Overall conclusion: 9 out of 10.

Titillation station: The beginning chapters are right up there on the sexy scales. The sex is hot and titillating, despite the fact that once again men are in the driving seat (metaphorically and literally, lots of sex happens a stolen Rolls Royce) and women are given no choice but to suck it up. However, all the erotic charge of the book dries up instantly as the sex becomes more and more taboo and extreme. 

Food for thought: It is an absolute banger of a book. One of my all time favourites. It’s no wonder that when it was released in the UK in 1980 it was seized by the book police. It is unapologetically rough. In more ways than one. Charles probably wrote it in a week – given the amount of spelling mistakes – and the fact that this writer and journalist in his own right, wrote it for money for the magnificent churner outer of erotic and avant-garde literary fiction Ophelia Press. I’m tempted to read his hands-on non-fiction works on electronics just for kicks. 
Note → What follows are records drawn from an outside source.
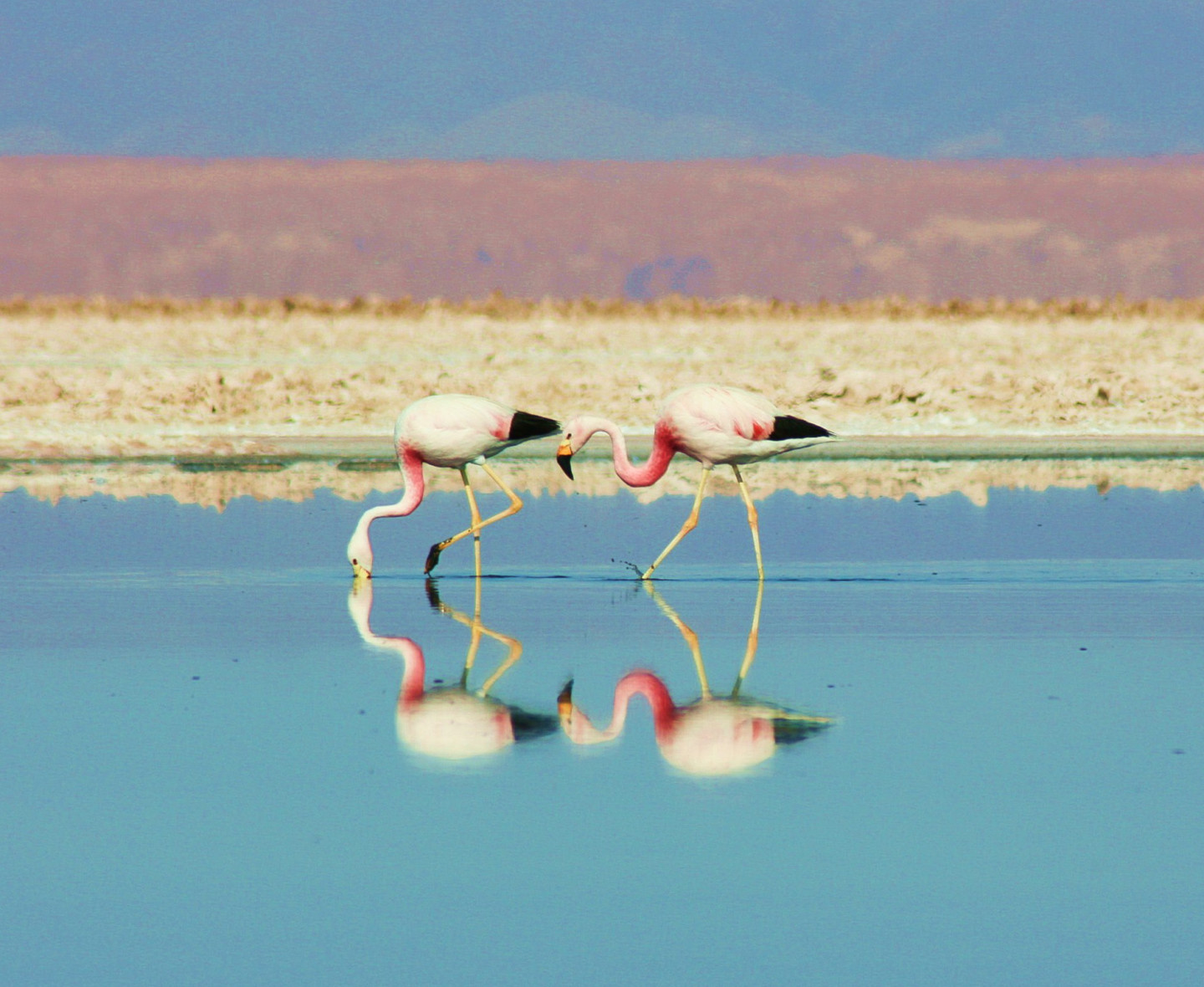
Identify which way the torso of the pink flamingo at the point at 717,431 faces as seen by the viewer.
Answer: to the viewer's left
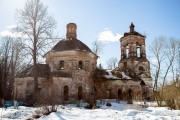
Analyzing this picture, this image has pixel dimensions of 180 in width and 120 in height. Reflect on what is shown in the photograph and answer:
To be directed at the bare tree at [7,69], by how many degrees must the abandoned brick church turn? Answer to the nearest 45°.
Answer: approximately 135° to its left

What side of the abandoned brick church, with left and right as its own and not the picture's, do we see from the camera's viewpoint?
right
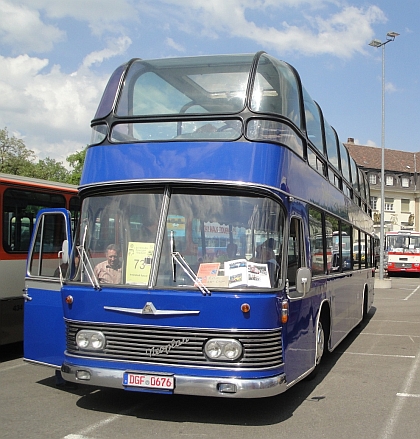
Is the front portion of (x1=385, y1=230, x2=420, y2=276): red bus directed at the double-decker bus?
yes

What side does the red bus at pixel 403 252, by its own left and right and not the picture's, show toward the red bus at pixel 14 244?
front

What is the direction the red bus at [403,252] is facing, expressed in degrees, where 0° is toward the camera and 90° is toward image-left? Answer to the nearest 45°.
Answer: approximately 0°
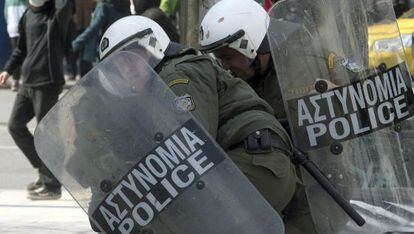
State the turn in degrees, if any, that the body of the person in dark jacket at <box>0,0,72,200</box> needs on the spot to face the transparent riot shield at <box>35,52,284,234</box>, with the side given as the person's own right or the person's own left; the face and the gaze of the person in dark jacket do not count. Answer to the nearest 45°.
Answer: approximately 45° to the person's own left

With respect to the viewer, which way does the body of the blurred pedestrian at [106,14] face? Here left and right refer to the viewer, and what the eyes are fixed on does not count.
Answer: facing to the left of the viewer

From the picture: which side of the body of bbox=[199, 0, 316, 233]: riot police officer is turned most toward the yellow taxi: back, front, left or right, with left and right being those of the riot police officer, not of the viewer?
back

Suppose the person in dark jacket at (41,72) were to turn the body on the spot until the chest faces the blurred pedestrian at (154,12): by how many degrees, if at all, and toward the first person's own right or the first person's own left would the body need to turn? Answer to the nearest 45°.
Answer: approximately 135° to the first person's own left

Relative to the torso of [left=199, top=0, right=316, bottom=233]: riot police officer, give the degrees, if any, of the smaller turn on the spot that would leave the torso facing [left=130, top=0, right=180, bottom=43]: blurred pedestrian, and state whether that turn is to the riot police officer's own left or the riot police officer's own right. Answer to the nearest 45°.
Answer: approximately 90° to the riot police officer's own right

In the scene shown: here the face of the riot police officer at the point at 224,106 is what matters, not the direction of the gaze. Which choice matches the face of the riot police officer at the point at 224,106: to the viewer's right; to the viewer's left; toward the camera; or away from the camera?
to the viewer's left

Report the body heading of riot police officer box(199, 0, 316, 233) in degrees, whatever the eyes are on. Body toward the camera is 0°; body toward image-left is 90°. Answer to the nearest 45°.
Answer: approximately 90°

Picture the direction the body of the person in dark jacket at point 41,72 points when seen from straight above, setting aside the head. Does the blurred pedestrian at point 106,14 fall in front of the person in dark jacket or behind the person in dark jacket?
behind
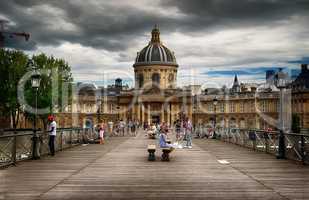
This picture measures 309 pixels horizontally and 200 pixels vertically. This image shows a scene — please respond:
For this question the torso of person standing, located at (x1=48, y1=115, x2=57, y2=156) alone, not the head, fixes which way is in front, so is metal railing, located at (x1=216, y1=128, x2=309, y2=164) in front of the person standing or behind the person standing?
behind
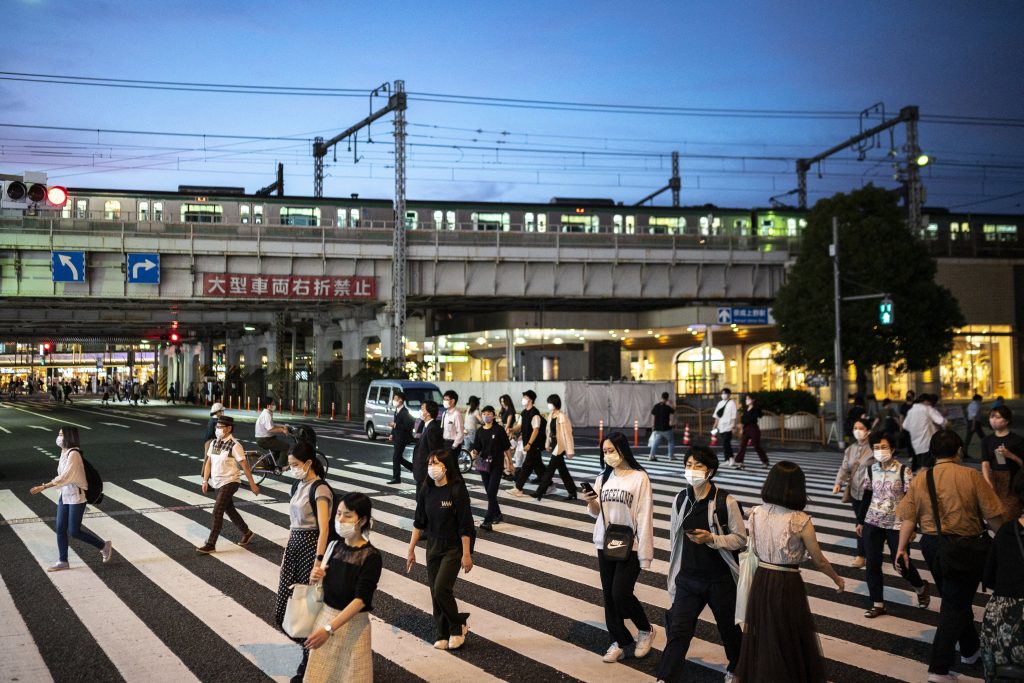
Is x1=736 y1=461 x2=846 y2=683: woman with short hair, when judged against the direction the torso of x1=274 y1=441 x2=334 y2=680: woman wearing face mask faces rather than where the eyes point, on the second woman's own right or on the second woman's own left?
on the second woman's own left

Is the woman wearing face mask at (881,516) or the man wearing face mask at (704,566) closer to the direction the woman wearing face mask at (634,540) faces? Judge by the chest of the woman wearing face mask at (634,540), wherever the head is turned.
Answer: the man wearing face mask

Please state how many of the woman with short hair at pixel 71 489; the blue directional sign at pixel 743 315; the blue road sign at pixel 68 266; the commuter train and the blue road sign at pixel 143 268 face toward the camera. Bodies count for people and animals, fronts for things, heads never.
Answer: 3

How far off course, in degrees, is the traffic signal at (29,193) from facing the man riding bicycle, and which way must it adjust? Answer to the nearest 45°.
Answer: approximately 135° to its left

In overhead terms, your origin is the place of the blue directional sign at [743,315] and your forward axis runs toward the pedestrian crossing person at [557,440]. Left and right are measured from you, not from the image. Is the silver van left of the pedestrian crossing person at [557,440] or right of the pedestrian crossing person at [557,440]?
right

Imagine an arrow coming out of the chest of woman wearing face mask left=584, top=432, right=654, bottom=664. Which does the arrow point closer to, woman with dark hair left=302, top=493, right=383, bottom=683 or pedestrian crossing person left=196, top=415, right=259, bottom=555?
the woman with dark hair

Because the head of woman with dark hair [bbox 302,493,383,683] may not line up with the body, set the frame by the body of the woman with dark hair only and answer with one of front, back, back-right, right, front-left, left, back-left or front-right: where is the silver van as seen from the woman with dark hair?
back-right

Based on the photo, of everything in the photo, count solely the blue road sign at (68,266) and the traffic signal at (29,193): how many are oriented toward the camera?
2

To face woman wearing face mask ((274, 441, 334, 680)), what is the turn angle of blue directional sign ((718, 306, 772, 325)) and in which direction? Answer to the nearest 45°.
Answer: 0° — it already faces them

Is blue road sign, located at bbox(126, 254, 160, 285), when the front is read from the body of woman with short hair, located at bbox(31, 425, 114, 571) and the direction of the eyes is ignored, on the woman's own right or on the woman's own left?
on the woman's own right
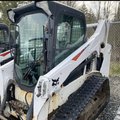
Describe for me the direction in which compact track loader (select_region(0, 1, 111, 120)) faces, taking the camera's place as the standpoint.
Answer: facing the viewer and to the left of the viewer

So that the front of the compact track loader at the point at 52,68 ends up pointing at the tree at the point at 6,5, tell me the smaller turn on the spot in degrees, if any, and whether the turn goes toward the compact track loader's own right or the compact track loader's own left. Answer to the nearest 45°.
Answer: approximately 135° to the compact track loader's own right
There is a big section in the book where Cambridge University students begin kidnapping women to carry out appalling supposedly scientific but totally sexual experiments on them. Most of the descriptions are gratuitous and inherently cruel, with most of the women dying as a result. What is implied here and explicitly stated at one point, is that these men have always felt an inner dislike/threat from female sexuality and take the opportunity in a lawless society to enact horrific acts on women in the name of science, as some sort of fucked up form of revenge for something unsaid/unknown.  

I would have given it the top bollocks (10/10) but the end just deflated my arse before I was satisfied. Sadly, with great ideas sometimes there is no way that the end can live up to the promised climax.

P.S. I wasn’t too keen on the incest stuff even though I get that it’s the big taboo. At least the violence was very obviously horrific, whereas the incest was presented in a loving and sexy way, which was a pretty mouldy dick to swallow.